Americans continued to add more cash to their wallets in April, but found that it wouldn’t go as far as it did this time last year, according to data released on Friday.
Personal income after taxes rose 0.3 percent last month, but fell 0.3 percent from the same month last year, reflecting the government’s 2021 distribution of stimulus checks. Adjusted for inflation, that measure of income was flat on the month but down 6.2 percent from last year. Spending climbed 0.9 percent over the month, but rose less in real terms as inflation continued to rise at its fastest pace in decades.
The new numbers, from the Commerce Department, suggest that after two years of Covid restrictions, consumer appetites are robust despite goods shortages, overbooked airplanes and skyrocketing oil prices driving up the cost of everyday life. Economists increasingly project that momentum will slow as the Federal Reserve tries to cool the U.S. economy with interest-rate hikes and pandemic stimulus wanes.
“At least in the second quarter, consumers really had their purses wide open,” said Kathy Bostjancic, chief U.S. economist at Oxford Economics. “We think eventually that’s going to have limits. Right now we’re all feeling pent-up and just need to travel. But come next year, it’s a different story.”
More spending has been moving toward experiences like hotel stays, concerts and haircuts in recent months as people have grown more comfortable in crowded spaces. Goods prices, while disrupted by ongoing supply chain snarls and the war in Ukraine, have been rising faster than the cost of services. Adjusted for inflation, goods spending rose 1 percent over the month, while services spending rose 0.5 percent.
That dynamic has rocked big-box stores like Walmart and Target, which have found themselves unable to pass along higher costs to shoppers. Stocks of discount retailers like Dollar Tree, by contrast, surged on Thursday as they reported sales increases and raised their earnings forecasts.

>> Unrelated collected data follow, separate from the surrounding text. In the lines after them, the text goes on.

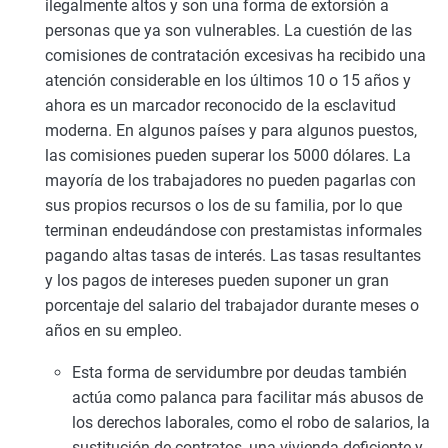
ilegalmente altos y son una forma de extorsión a
personas que ya son vulnerables. La cuestión de las
comisiones de contratación excesivas ha recibido una
atención considerable en los últimos 10 o 15 años y
ahora es un marcador reconocido de la esclavitud
moderna. En algunos países y para algunos puestos,
las comisiones pueden superar los 5000 dólares. La
mayoría de los trabajadores no pueden pagarlas con
sus propios recursos o los de su familia, por lo que
terminan endeudándose con prestamistas informales
pagando altas tasas de interés. Las tasas resultantes
y los pagos de intereses pueden suponer un gran
porcentaje del salario del trabajador durante meses o
años en su empleo.
Esta forma de servidumbre por deudas también
actúa como palanca para facilitar más abusos de
los derechos laborales, como el robo de salarios, la
sustitución de contratos, una vivienda deficiente y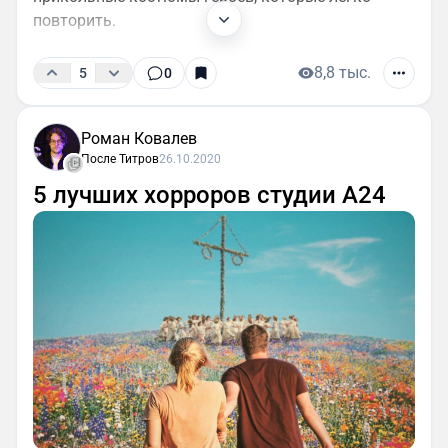
повторить.
8,8 тыс.
5
0
Роман Ковалев
После Титров
26.10.2020
5 лучших хорроров студии A24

America’s ongoing consumption binge has been fueled by a very low unemployment rate and relatively strong wage increases, especially on the lower end of the income spectrum. A snapshot of Americans’ financial health conducted last fall and released by the Federal Reserve this week found that 78 percent of respondents felt they were “doing at least OK” — the highest rate in the survey’s nine-year history.
That sense of financial well-being during the pandemic had been buoyed by bank accounts fattened by government stimulus checks and suppressed spending on things like office clothing and business travel. But while household balance sheets remain healthy, the April data shows that people are putting away less as a percentage of their disposable income than they were even before the pandemic began. The personal savings rate dropped to 4.4 percent, the lowest since September 2008, down from 5 percent in March.